A massive sunspot on the Sun is turning towards our planet and this could result in strong solar flares. The sunspot AR2770 was detected earlier this week and is expected to grow in size in the upcoming days.
A report by SpaceWeather.com - a space weather forecasting website - said that multiple minor flares have been emitted by the sunspot already as it faced towards the earth. These flares have caused "minor waves of ionization to ripple through Earth's upper atmosphere" but nothing major yet.
According to Space.com, sunspots are dark spots on the sun that are comparatively colder than the rest of the star. These are formed as a result of interactions with the sun's magnetic field. The intense magnetic activities lead to the release of a great amount of energy that erupts out in the form of solar flares and storms known as coronal mass ejections (CME).
Although the entire mechanism is not yet understood, these spots occur on the photosphere region of the sun and can be huge in size - up to 50,000 kilometres in diameter. While solar flares are huge explosions on the sun, a CME is an 'enormous bubble of plasma' expelled by the sun.
A clear picture of the AR2770 has also surfaced that gives a better idea into the current phenomenon. It was captured by an amateur astronomer Martin Wise from Trenton, Florida. The size of the "primary dark core" is about as wide as Mars and it has several "spotlets" on its surface, which are similar to the craters on the surface of the moon.

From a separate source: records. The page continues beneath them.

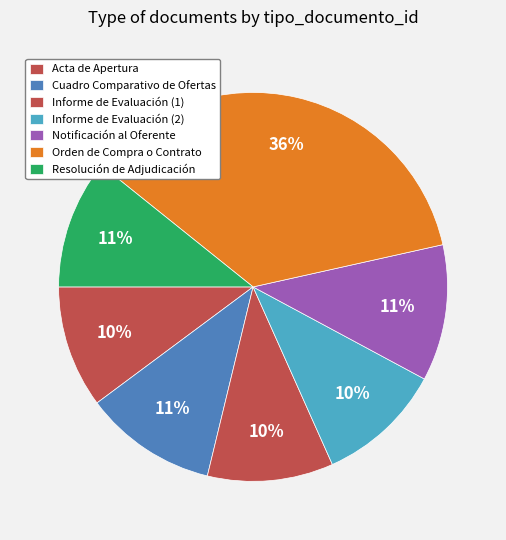

The Informe de Evaluación (1) slice represents 5% of the pie. True or false?

False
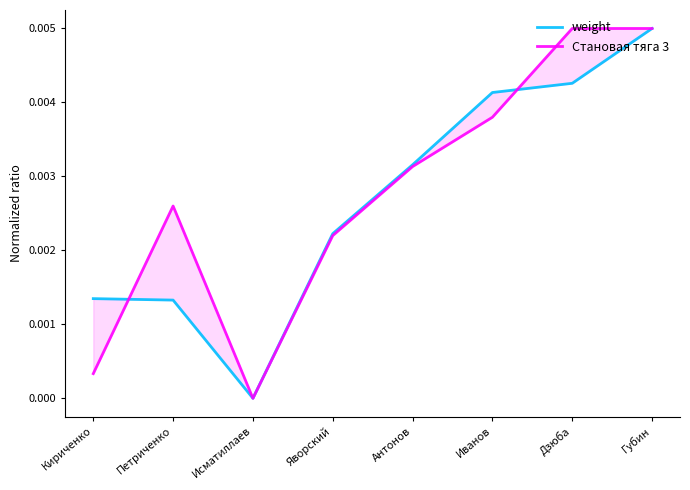

Reading left to right, what are all the values shown in this chart?

weight: 0.0	0.0	0.0	0.0	0.0	0.0	0.0	0.0
Становая тяга 3: 0.0	0.0	0.0	0.0	0.0	0.0	0.0	0.0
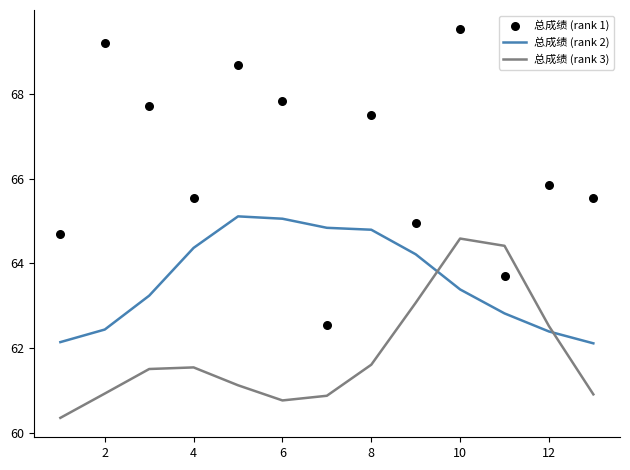

True or false: 总成绩 (rank 3) and 总成绩 (rank 2) intersect in this chart.

True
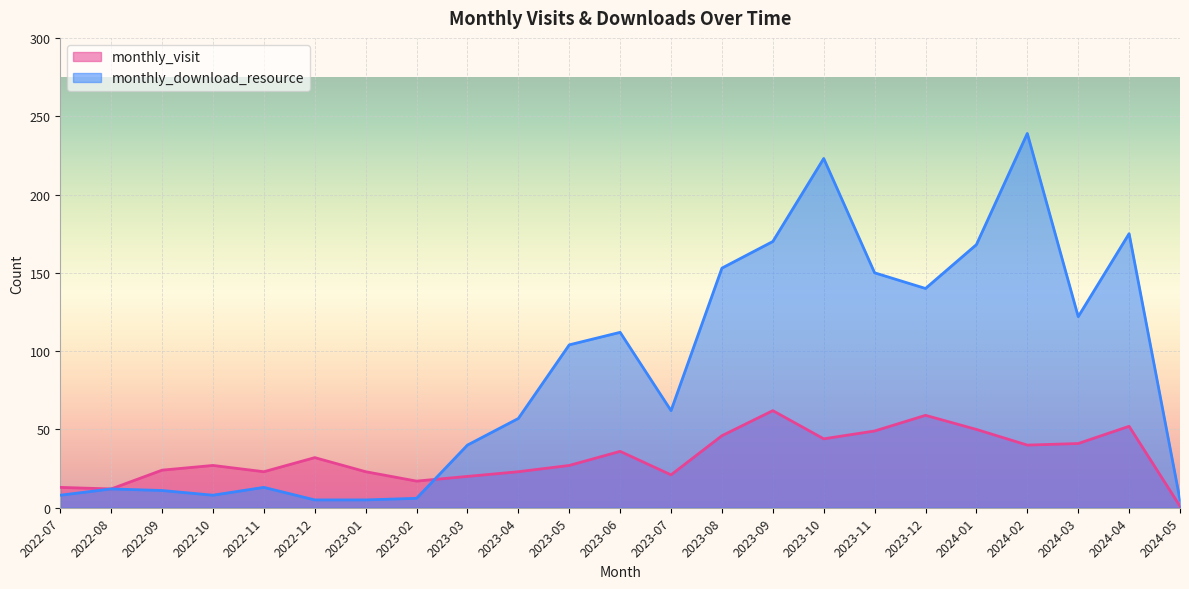

How many lines are shown in the chart?

2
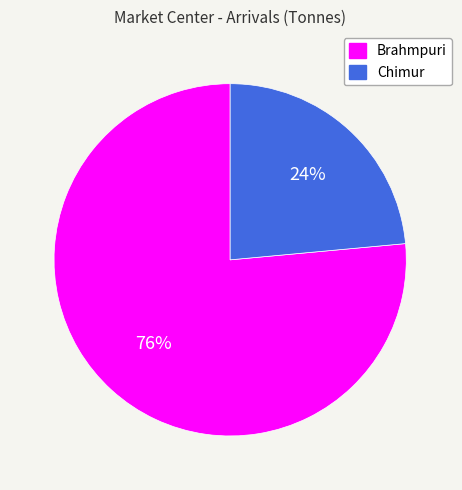

Do Brahmpuri and Chimur together represent more than half of the pie?

Yes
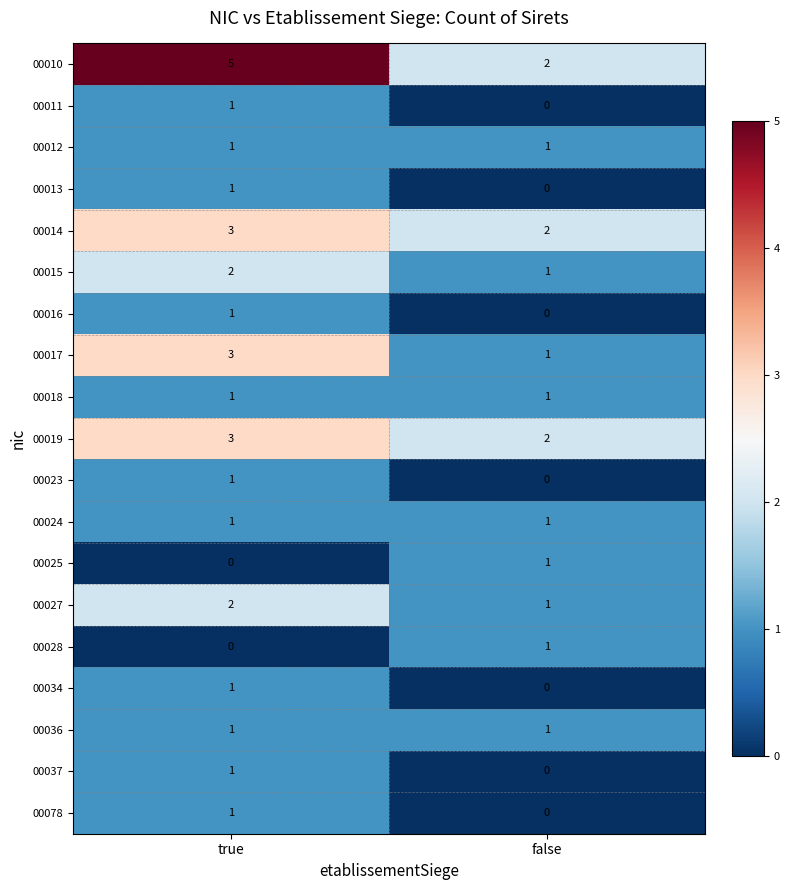

Which category has the highest value in the 00037 series?

true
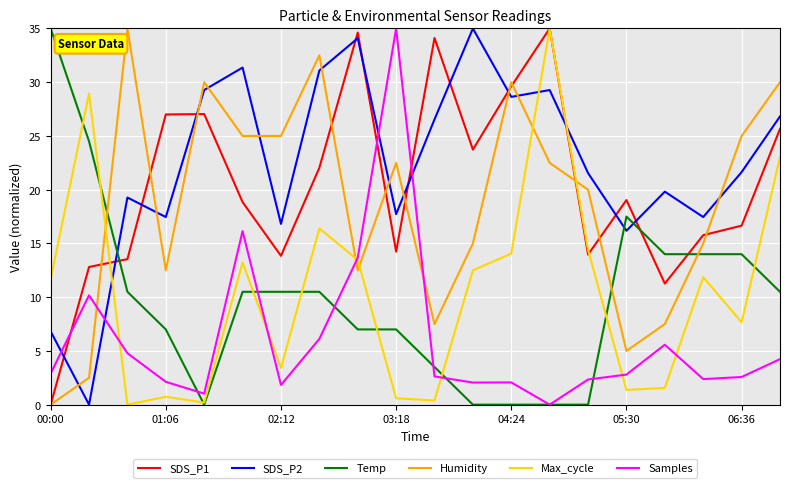

True or false: SDS_P2 and Max_cycle cross at least once.

True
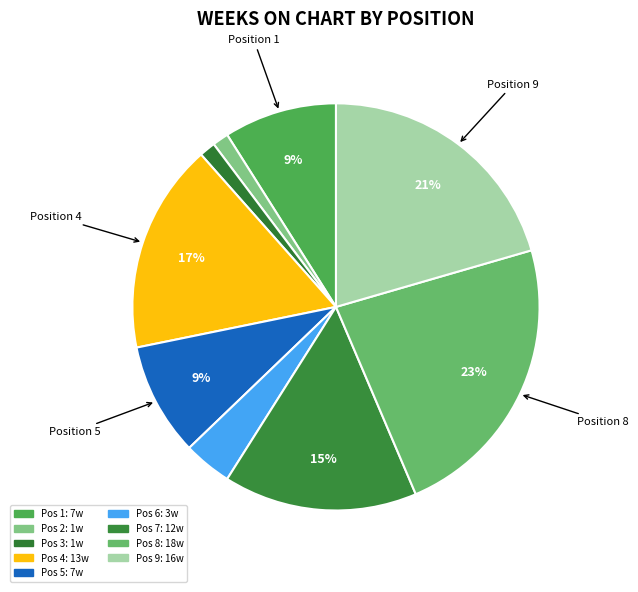

Count the number of slices in the pie.

9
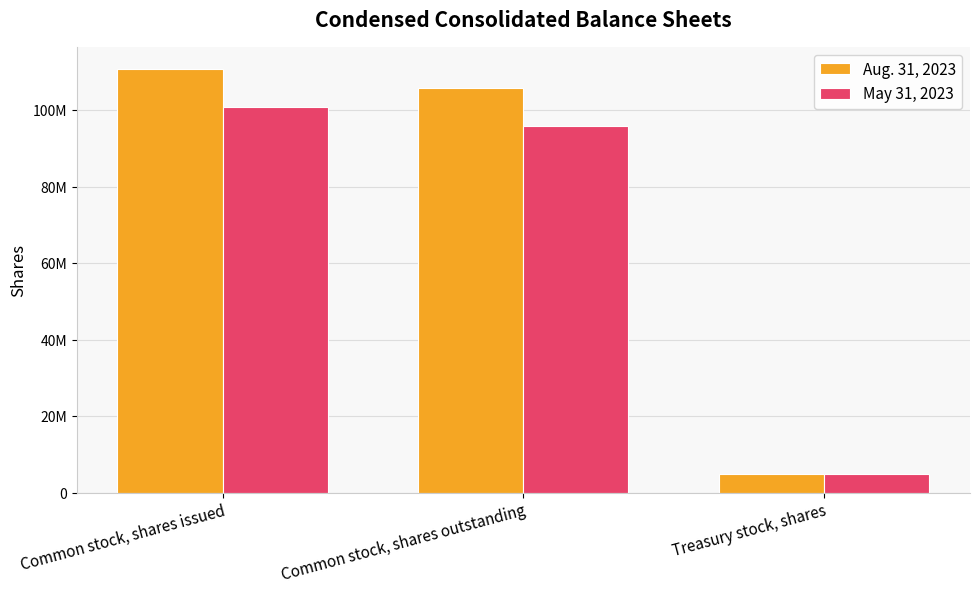

List the series in order of their overall mean, lowest first.

May 31, 2023, Aug. 31, 2023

According to the report in International Business Times, Wise captured the dark sunspot using an 8-inch telescope with safe solar filters and it's dimensions make this sunspot "one of the largest sunspot groups of the current Solar Minimum."
With the spot growing and turning towards earth, its flares might grow in impact and affect electrical operations and facilities greatly.
According to the National Oceanic and Atmospheric Administration (NOAA), strong solar storms can cause "fluctuations of electrical currents in space and energize electrons and protons trapped in Earth's varying magnetic field". These events can affect radio communications, Global Positioning Systems (GPS) connectivity, power grids and satellites.